Text excerpt Block Start

A 1994 study by 4 doctors at the Columbia University School of Public Health established a procedure for testing for identified markers in children's blood, as indicators of exposure to environmental tobacco smoke (ETS). Blood tests showed that children with mothers who did not smoke and had no other regular smokers in the house had mean levels of polyaromatic hydrocarbons of 0.15 femto-moles per microgram. Children with mothers who did not smoke, but who were exposed to smoke in the house from another regular source measured 0.18, and for children whose mothers smoked, 0.35.
To ban or even limit public smoking for the sake of those afraid of passive smoke would be commercial and social suicide. Non smokers seem more concerned about passive smoke than about the deadly emissions pouring from road vehicles every day.
Smokers in the USA, for example, are being overtly discriminated against. Many are forced to stand outside of restaurants and shops in non smokers' attempts to make them feel as social outcasts.
A 1996 Philip Morris comparison of the relative risk between passive smoking and a range of everyday activities presents the health risk from passive smoking as less than: maintaining a high fat diet; frequently cooking with rapeseed oil; drinking 1-2 glasses of whole milk per day; eating one biscuit a day; drinking chlorinated water; or eating pepper frequently.
The only large-scale definitive study on environmental tobacco smoke (ETS) was designed in 1988 by a World Health Organization sub-group called the International Agency on Research on Cancer (IARC). It compared 650 lung-cancer patients with 1,542 healthy people in seven European countries. The results were expressed as "risk ratios," where the normal risk for a non-smoker of contracting lung cancer is set at one. Exposure to tobacco smoke in the home raised the risk to 1.16 and to smoke in the workplace to 1.17. This increase, 16-17 percent, was offset by the margins of error in the study, reducing the risk factor completely.

Text excerpt Block End

Prompt 1: In the passive smoking text, how many lung-cancer patients and healthy people did the IARC study compare?
Prompt 2: Could you carry on the passive smoking text from its final sentence?

Extracted material Block Start

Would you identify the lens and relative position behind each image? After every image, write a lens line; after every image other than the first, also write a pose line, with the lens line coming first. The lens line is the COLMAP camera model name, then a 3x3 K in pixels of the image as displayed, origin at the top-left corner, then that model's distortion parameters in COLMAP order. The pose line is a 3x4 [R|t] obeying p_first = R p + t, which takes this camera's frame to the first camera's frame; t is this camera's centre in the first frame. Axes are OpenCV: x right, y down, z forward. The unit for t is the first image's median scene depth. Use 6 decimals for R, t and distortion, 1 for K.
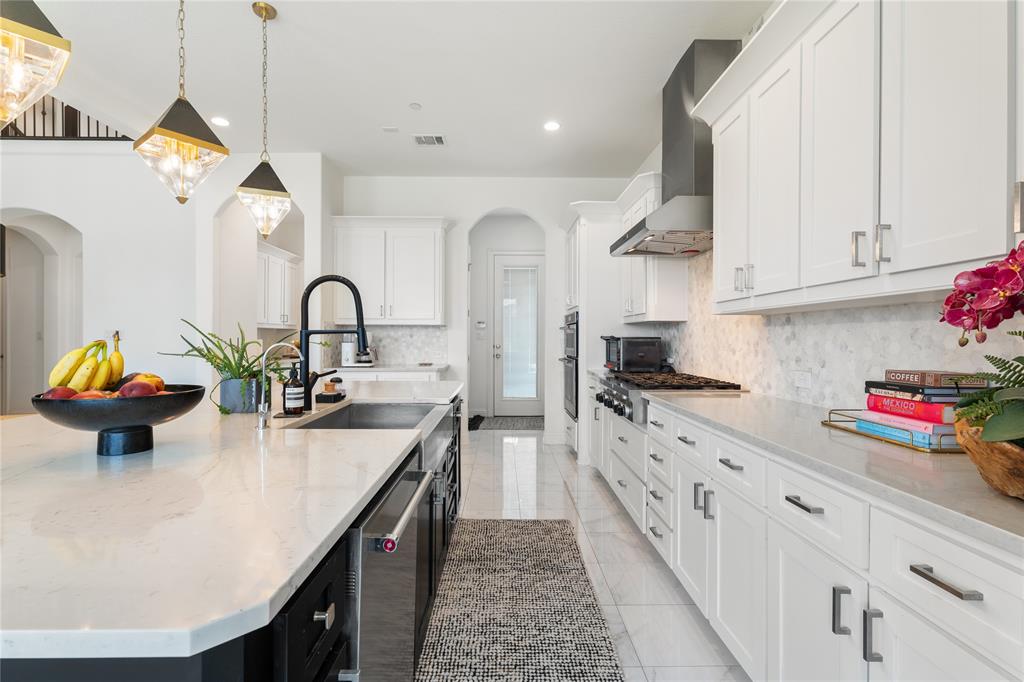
lens RADIAL K [[479.2, 0, 509.4], [0, 479.2, 338.9], [0, 0, 1]] dist [-0.003001, -0.000247]
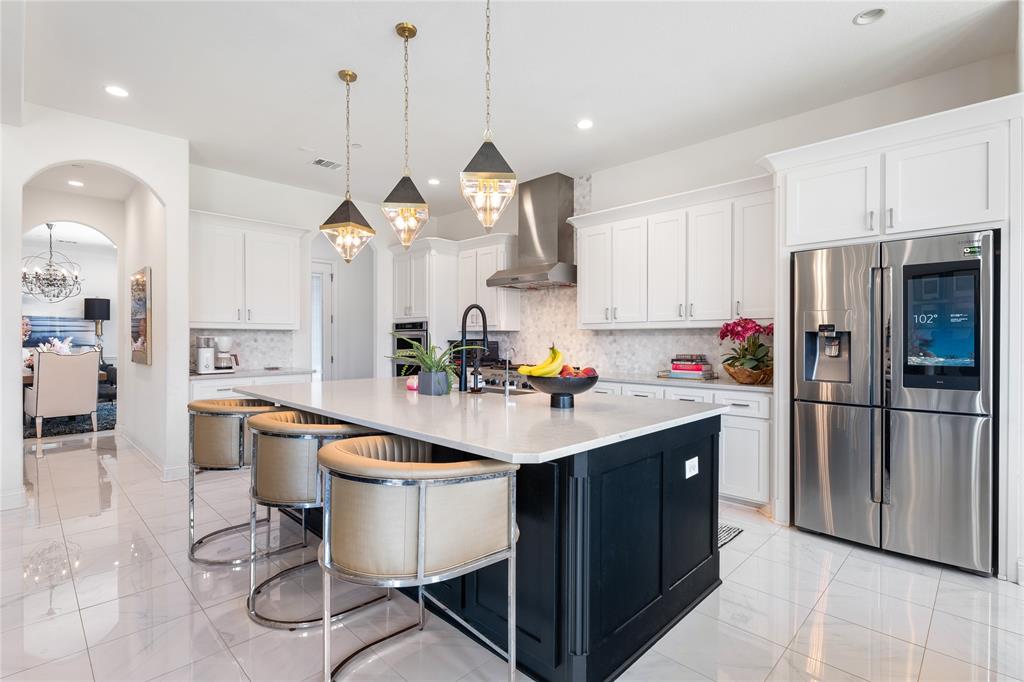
lens RADIAL K [[479.2, 0, 514.9], [0, 479.2, 339.7], [0, 0, 1]] dist [-0.003001, -0.000247]
pose [[0.704612, -0.003545, 0.709584, -1.038995], [0.003162, 0.999993, 0.001856, -0.015205], [-0.709586, 0.000936, 0.704618, -0.138805]]
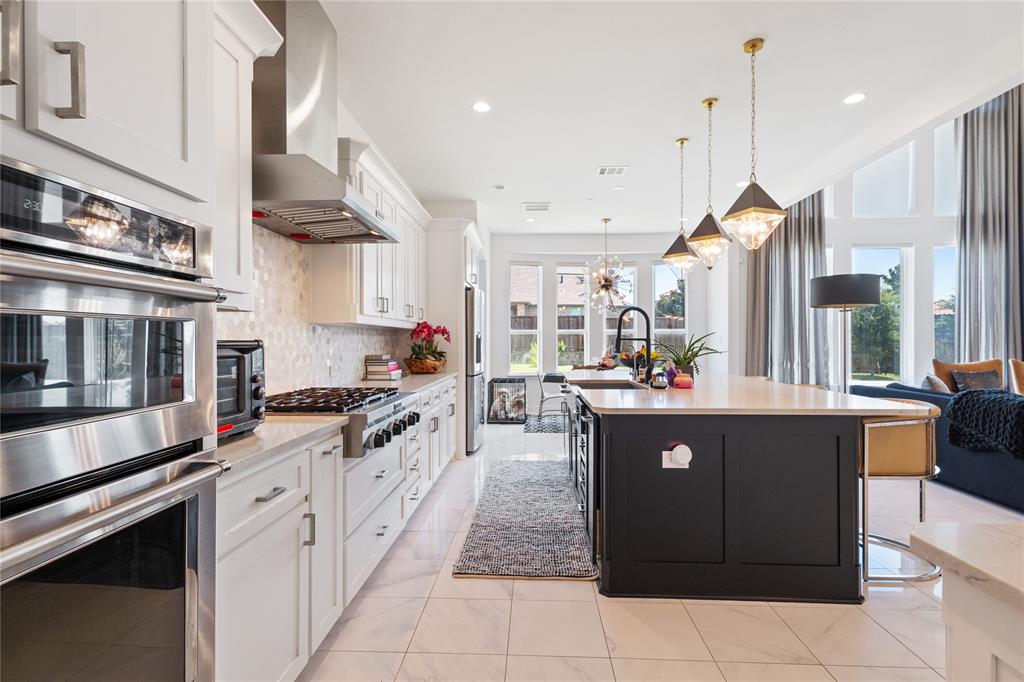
lens RADIAL K [[479.2, 0, 511.4], [0, 479.2, 342.0], [0, 0, 1]] dist [-0.003001, -0.000247]
pose [[-0.998420, -0.003543, 0.056074, -0.016785], [-0.003553, 0.999994, -0.000077, -0.006310], [-0.056074, -0.000276, -0.998427, 2.062845]]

Extracted material Block End

Response box 1: It compared 650 lung-cancer patients with 1,542 healthy people.

Response box 2:
The evidence concerning the health effects of secondhand smoke is not nearly as conclusive as the evidence concerning the health effects of smoking. The research suggests that people who live with smokers for decades may face a slightly higher risk of lung cancer. According to one estimate, a nonsmoking woman who lives with a smoker faces an additional lung cancer risk of 6.5 in 10,000, which would raise her lifetime risk from about 0.34 percent to about 0.41 percent. Studies of secondhand smoke and heart disease, including the results from the Harvard Nurses Study published in 1997, report more dramatic increases in disease rates - so dramatic, in fact, that they are biologically implausible, suggesting risks comparable to those faced by smokers, despite the much lower doses involved. In any case, there is no evidence that casual exposure to secondhand smoke has any impact on life expectancy.